Soruşturmanın nasıl yapılacağı ise İçtüzük’te çok detaylı bir şekil de açıklamış olup İçtüzük’ün 111. maddesinde “diğer ilgilileri tanık ve bilirkişi olarak dinleyebilir’’der. Bu maddeye göre komisyonun bilirkişi dinleyebileceği açıktır.

TBMM İçtüzüğü’nün 30/2. maddesinde belirtilen uzmanlar, belli bir konuda çok iyi bilgi sahibi olan ve bilirkişi dışında kalan kişilerdir. Soruşturma komisyonunda çalışan üyeler, farklı alanlarda bilgi sahibidir ve çoğu kez ilk defa duydukları konular hakkında soruşturma yaptıkları söylenebilir. Bu durum dikkate alındığında üyeler, soruşturma yaptıkları alanda uzman görüşüne başvurarak bilgi eksiklerini giderebilir. Örneğin, başbakan ve bakanın enerji alanında yolsuzluk yapıp yapmadıklarını araştıran bir soruşturma komisyonu, Enerji Piyasası Denetleme Kurulu’nda (EPDK) çalışan uzmanlardan konuyla ilgili bilgi alabilir. EPDK’da çalışan uzmanların soruşturma komisyonu üyelerine bilgi vermesi, bir olay hakkında kanaat bildirmekten uzak olduğu için kesinlikle “bilirkişilik”’ olarak kabul edilemez. İçtüzük’ün 30/2. maddesinde sayılan uzmanlar, bu kapsamdaki uzmanlardır. Komisyonun bilirkişi dinleyememesi durumunda hazırlayacağı raporlarda teknik konulara ilişkin değerlendirmelerin eksik kalacağı muhakkaktır.
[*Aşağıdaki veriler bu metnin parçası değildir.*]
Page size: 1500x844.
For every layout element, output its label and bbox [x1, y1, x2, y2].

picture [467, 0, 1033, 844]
Komisyonun bilirkişileri dinlerken dikkate aldığı 5271 sayılı CMK’nın 61. ve devamı maddelerine göre komisyon, bilirkişiye ancak çözümü uzmanlığı, özel veya teknik bilgiyi gerektiren hâller de başvurabilir. Ancak komisyon, genel ve hukukî bilgi ile çözülmesi olanaklı konularda bilirkişi dinleyemez. CMK’nın 63. maddesine göre komisyon, birden çok kişiyi bilirkişi olarak atayabilir.

Komisyonun görevlendirdiği bilirkişiler, incelemeleri sona erdiğinde yaptığı işlemleri ve vardığı sonuçları açıklayan bir raporu, kendisinden istenen incelemeleri yaptığını ayrıca belirttikten sonra imzalayıp komisyona verir veya gönderir. Mühür altındaki şeyler de komisyona verilir veya gönderilir; bu husus bir tutanağa bağlanır. Atanmış birden fazla bilirkişi, değişik görüşleri yansıtmış veya bilirkişilerin görüşleri ortak sonuçları yansıtmıyorsa bu durumu gerekçeleriyle birlikte rapora yazarlar.
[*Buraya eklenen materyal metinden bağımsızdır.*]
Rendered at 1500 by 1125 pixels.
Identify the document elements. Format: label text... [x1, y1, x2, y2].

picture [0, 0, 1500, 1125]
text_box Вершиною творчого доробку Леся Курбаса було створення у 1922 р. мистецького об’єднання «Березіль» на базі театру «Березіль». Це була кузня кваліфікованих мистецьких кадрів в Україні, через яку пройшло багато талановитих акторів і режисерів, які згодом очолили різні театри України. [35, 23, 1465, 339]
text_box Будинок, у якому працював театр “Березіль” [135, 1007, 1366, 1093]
Bilirkişi raporunda, komisyon tarafından yapılması gereken hukukî değerlendirmelerde bulunulamaz. Bilirkişi tarafından düzenlenen rapor örnekleri,

komisyon tarafından ilgililere veya ilgililerin müdafilerine doğrudan verilir ya da bu kişilere iadeli taahhütlü mektupla gönderilebilir. Bilirkişi incelemeleri tamamlandığında, yeni bilirkişi incelemesi yapılması veya itirazların bildirilmesi için istemde bulunabilmelerini sağlamak üzere ilgililere ve müdafilerine süre verilir. Bu kişilerin istemleri komisyon tarafından reddedildiğinde üç gün içinde bu hususta gerekçeli bir karar verilir. CMK’nın 67. maddesine göre ilgili başbakan ve bakan ile müdafileri, kendilerini aklamak amacıyla yargılama konusu olayla ilgili olarak veya bilirkişi raporunun hazırlanmasını değerlendirilmek üzere ya da bilirkişi raporu hakkında, uzmanlardan bilimsel mütalaa alabilirler. CMK’nın 63. maddesine göre CMK’nın 69. maddesinde hakimin reddini ve 70. maddesinde tanıklıktan çekinmeyi gerektiren sebepler, bilirkişiler için de geçerlidir.